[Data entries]
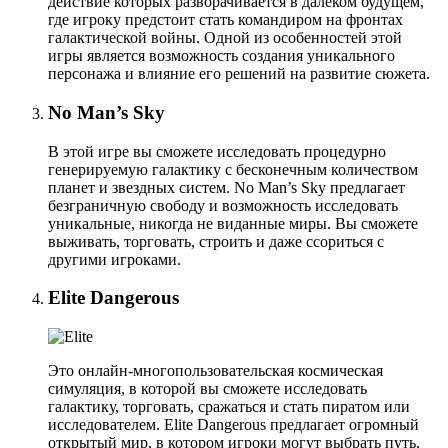
действие которых разворачивается в далеком будущем,
где игроку предстоит стать командиром на фронтах
галактической войны. Одной из особенностей этой
игры является возможность создания уникального
персонажа и влияние его решений на развитие сюжета.
No Man’s Sky
В этой игре вы сможете исследовать процедурно
генерируемую галактику с бесконечным количеством
планет и звездных систем. No Man’s Sky предлагает
безграничную свободу и возможность исследовать
уникальные, никогда не виданные миры. Вы сможете
выживать, торговать, строить и даже ссориться с
другими игроками.
Elite Dangerous
Это онлайн-многопользовательская космическая
симуляция, в которой вы сможете исследовать
галактику, торговать, сражаться и стать пиратом или
исследователем. Elite Dangerous предлагает огромный
открытый мир, в котором игроки могут выбрать путь,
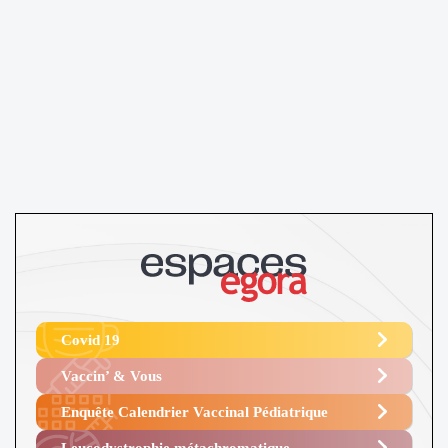
Covid 19
Vaccin’ & Vous
Enquête Calendrier Vaccinal Pédiatrique
Leucodystrophie métachromatique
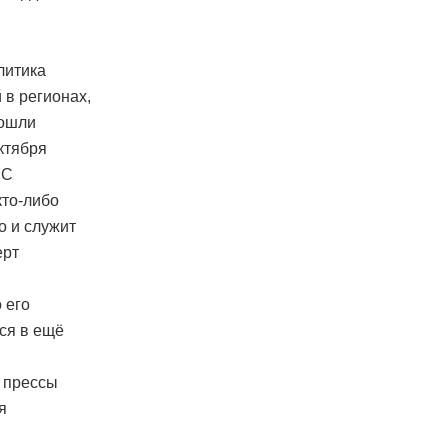
литика
 в регионах,
пошли
ктября
«С
кто-либо
о и служит
ерт
 его
ся в ещё
а прессы
я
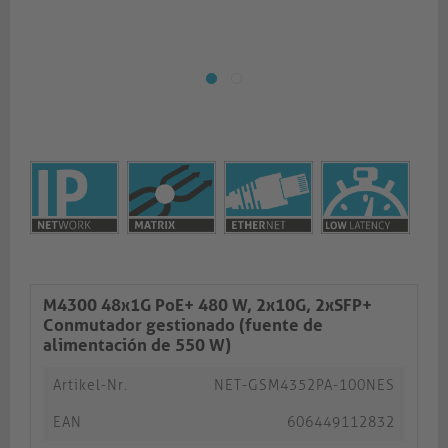
M4300 48x1G PoE+ 480 W, 2x10G, 2xSFP+
Conmutador gestionado (fuente de
alimentación de 550 W)
Artikel-Nr.
NET-GSM4352PA-100NES
EAN
606449112832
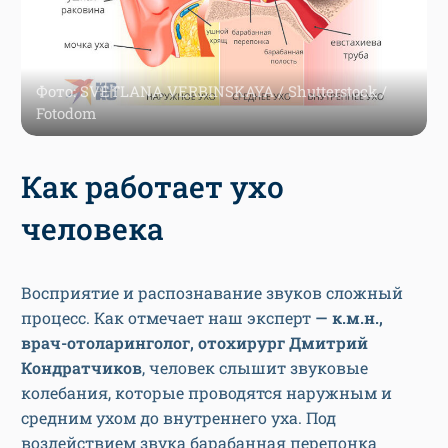
Фото: SVETLANA VERBINSKAYA / Shutterstock /
Fotodom
Как работает ухо
человека
Восприятие и распознавание звуков сложный
процесс. Как отмечает наш эксперт
—
к.м.н.,
врач-отоларинголог, отохирург Дмитрий
Кондратчиков
, человек слышит звуковые
колебания, которые проводятся наружным и
средним ухом до внутреннего уха. Под
воздействием звука барабанная перепонка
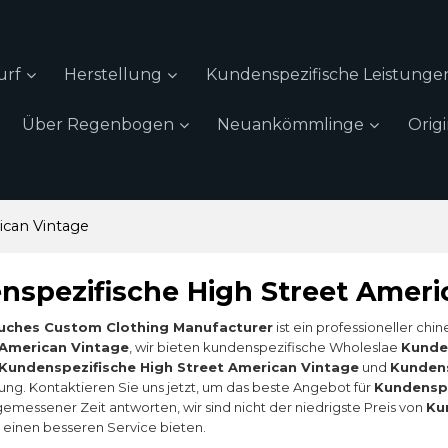
urf
Herstellung
Kundenspezifische Leistunge
Über Regenbogen
Neuankömmlinge
Orig
ican Vintage
nspezifische High Street Ameri
uches Custom Clothing Manufacturer
ist ein professioneller chi
 American Vintage
, wir bieten kundenspezifische Wholeslae
Kunde
Kundenspezifische High Street American Vintage
und
Kundens
gung. Kontaktieren Sie uns jetzt, um das beste Angebot für
Kundenspe
emessener Zeit antworten, wir sind nicht der niedrigste Preis von
Ku
einen besseren Service bieten.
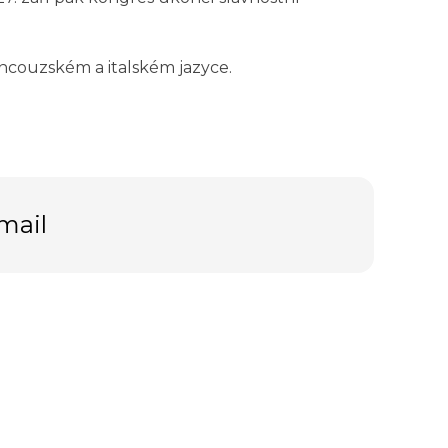
ncouzském a italském jazyce.
mail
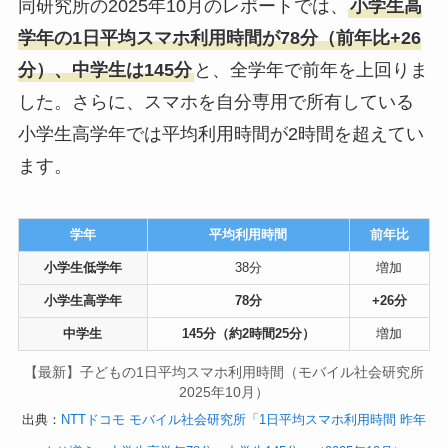
同研究所の2025年10月のレポートでは、
小学生高
学年の1日平均スマホ利用時間が78分（前年比+26
分）、中学生は145分
と、全学年で前年を上回りま
した。さらに、スマホを自分専用で所有している
小学生高学年では平均利用時間が2時間を超えてい
ます。
学年
平均利用時間
前年比
小学生低学年
38分
増加
小学生高学年
78分
+26分
中学生
145分（約2時間25分）
増加
【最新】子どもの1日平均スマホ利用時間（モバイル社会研究所
2025年10月）
出典：
NTTドコモ モバイル社会研究所「1日平均スマホ利用時間 昨年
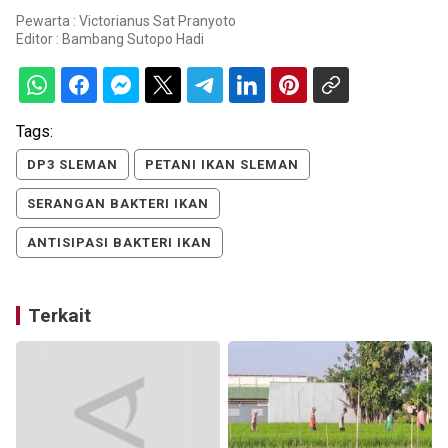
Pewarta : Victorianus Sat Pranyoto
Editor :
Bambang Sutopo Hadi
Tags:
DP3 SLEMAN
PETANI IKAN SLEMAN
SERANGAN BAKTERI IKAN
ANTISIPASI BAKTERI IKAN
Terkait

## [DIRECTIONS FOR THIS TASK]
Your response should be each line that includes the word "торговать", copied from the records.

## [THE ANSWER]
выживать, торговать, строить и даже ссориться с
галактику, торговать, сражаться и стать пиратом или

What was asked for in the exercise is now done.